START Provided data
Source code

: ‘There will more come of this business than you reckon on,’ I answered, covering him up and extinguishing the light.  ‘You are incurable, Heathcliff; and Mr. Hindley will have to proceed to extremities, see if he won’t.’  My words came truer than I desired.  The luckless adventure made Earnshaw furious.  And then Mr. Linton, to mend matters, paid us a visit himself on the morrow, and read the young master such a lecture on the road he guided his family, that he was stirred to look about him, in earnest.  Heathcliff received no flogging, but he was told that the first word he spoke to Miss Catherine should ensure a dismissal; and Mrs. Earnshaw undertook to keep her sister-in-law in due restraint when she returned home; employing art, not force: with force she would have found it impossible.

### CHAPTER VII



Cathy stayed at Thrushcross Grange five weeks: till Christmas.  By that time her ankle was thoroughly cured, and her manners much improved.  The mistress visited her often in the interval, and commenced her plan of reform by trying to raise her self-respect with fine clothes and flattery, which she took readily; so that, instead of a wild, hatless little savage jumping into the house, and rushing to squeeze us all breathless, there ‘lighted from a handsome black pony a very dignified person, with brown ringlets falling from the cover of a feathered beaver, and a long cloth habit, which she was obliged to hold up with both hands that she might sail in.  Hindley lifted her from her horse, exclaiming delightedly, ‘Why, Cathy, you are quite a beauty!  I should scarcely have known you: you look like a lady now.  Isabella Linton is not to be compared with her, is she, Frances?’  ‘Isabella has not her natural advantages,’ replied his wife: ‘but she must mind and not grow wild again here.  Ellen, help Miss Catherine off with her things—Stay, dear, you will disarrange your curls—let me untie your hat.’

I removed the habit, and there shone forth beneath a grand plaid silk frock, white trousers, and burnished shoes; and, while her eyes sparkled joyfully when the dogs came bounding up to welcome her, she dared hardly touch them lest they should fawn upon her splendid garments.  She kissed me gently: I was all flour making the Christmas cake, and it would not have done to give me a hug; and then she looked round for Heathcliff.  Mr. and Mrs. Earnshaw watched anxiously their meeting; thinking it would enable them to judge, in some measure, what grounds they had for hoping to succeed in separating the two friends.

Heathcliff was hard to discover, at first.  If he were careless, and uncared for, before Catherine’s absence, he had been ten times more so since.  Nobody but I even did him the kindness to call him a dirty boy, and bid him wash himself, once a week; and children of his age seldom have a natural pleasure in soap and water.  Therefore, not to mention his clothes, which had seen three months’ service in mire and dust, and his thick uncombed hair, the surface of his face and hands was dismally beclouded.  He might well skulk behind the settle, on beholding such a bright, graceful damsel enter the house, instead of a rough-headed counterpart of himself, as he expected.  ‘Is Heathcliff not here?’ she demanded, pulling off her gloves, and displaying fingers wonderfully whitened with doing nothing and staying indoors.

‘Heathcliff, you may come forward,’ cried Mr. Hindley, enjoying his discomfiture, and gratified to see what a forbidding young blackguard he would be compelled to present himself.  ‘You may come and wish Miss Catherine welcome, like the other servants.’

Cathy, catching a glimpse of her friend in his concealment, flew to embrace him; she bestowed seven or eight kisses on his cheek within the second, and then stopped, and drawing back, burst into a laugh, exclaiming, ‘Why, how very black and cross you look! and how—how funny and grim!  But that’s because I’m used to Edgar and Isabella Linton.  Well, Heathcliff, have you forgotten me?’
END Provided data
START Provided data
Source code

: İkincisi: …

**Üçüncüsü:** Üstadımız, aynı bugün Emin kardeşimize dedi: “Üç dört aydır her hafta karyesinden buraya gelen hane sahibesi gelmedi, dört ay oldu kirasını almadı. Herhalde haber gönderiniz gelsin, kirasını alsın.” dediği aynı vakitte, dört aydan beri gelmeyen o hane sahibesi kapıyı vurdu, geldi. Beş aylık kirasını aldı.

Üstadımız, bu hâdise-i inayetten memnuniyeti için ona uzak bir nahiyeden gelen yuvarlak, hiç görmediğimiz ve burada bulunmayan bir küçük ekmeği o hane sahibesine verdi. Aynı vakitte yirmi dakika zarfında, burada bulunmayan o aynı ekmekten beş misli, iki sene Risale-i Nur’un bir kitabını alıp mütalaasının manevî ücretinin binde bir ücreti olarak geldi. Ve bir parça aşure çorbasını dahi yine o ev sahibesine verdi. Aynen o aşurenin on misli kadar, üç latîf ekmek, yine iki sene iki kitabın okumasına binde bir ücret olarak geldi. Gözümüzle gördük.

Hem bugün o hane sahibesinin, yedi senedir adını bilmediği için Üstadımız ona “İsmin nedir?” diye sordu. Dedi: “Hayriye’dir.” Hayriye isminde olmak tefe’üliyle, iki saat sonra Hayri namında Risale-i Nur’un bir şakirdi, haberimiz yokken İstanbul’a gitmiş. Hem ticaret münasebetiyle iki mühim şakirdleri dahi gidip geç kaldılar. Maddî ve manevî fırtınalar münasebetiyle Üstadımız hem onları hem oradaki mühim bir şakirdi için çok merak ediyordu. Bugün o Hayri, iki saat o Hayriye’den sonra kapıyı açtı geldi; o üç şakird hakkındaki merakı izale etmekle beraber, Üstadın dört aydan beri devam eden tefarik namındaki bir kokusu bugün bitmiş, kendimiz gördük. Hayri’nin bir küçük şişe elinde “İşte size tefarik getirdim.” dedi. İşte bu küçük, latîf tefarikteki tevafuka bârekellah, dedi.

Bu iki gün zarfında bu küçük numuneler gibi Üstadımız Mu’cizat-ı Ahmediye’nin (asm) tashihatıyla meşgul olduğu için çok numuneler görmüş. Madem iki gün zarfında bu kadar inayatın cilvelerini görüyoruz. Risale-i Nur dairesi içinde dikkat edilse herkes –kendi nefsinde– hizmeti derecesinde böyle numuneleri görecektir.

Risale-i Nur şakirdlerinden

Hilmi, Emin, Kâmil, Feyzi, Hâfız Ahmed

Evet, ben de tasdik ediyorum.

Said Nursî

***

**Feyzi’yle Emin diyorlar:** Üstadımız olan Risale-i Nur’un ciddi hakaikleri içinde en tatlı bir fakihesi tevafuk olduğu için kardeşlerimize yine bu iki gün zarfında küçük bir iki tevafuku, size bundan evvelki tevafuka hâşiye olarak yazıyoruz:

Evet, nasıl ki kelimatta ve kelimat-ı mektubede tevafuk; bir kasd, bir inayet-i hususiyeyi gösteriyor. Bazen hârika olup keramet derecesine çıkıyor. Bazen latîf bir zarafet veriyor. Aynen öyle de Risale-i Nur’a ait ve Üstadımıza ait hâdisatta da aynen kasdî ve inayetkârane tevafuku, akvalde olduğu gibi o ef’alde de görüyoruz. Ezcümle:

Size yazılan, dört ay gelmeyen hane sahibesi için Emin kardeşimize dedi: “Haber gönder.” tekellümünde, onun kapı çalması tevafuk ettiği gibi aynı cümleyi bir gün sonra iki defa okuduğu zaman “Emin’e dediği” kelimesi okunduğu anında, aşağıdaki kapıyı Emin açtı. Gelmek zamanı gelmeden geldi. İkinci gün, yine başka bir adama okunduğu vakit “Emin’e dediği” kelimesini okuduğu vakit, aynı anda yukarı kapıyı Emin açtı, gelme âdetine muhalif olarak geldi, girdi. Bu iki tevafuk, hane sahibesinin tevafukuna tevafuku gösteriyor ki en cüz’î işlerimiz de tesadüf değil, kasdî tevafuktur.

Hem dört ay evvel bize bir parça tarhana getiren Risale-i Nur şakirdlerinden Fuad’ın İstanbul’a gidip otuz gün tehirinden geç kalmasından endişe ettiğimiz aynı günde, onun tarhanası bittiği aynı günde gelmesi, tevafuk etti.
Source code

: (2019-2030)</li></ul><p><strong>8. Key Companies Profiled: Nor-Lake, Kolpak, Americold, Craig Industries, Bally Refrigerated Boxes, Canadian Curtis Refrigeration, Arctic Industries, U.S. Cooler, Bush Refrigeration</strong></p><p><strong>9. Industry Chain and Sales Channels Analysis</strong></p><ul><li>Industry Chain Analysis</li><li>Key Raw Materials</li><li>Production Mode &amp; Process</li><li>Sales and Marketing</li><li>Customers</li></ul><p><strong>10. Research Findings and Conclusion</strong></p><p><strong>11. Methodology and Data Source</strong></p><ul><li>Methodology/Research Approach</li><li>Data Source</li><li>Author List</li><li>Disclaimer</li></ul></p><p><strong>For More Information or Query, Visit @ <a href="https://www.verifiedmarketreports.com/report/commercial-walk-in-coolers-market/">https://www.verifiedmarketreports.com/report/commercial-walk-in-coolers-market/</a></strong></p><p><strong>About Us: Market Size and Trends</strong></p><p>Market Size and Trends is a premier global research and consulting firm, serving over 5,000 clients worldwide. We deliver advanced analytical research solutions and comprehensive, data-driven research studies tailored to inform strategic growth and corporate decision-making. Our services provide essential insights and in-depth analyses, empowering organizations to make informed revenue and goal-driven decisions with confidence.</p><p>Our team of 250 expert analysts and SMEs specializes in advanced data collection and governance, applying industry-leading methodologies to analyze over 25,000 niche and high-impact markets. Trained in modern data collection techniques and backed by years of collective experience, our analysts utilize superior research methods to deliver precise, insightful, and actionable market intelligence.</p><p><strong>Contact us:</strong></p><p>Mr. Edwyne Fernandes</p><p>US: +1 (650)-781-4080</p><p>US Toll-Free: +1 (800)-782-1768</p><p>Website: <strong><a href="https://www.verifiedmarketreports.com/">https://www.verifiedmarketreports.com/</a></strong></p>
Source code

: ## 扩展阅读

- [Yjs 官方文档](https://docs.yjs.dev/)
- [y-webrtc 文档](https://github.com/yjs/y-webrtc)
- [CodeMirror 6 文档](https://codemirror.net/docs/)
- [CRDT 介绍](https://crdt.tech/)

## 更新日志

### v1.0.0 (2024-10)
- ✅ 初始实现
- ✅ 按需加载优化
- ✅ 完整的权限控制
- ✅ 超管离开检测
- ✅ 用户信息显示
END Provided data
Problem to work on: Please find every line in the listing that holds the string "docs" and copy it.

Output:
- [Yjs 官方文档](https://docs.yjs.dev/)
- [CodeMirror 6 文档](https://codemirror.net/docs/)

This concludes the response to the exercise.